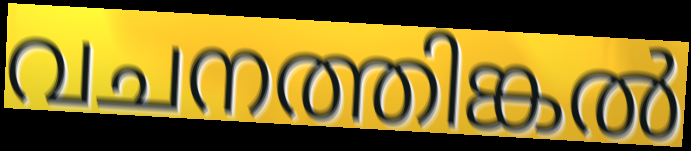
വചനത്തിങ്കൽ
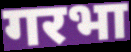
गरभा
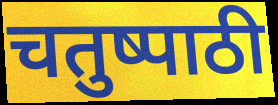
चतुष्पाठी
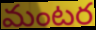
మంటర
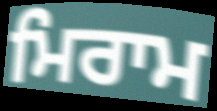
...
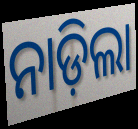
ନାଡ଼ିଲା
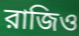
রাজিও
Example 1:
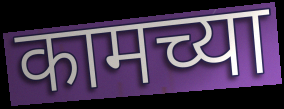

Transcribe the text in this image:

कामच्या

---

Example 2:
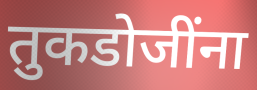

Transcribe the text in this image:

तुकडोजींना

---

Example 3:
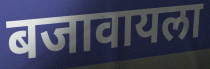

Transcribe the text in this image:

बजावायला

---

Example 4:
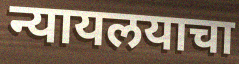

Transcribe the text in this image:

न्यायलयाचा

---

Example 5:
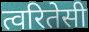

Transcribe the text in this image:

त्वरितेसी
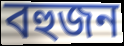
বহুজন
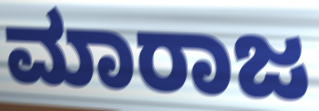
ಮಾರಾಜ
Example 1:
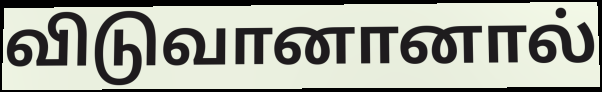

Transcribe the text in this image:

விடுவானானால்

• **WORK TO COMPLETE**: Select the lines in this material that hold the word "Example", leaving none out.

• **ANSWER TO THIS PROBLEM**:
Example 1:
Example 2:
Example 3:
Example 4:
Example 5:
Example 1:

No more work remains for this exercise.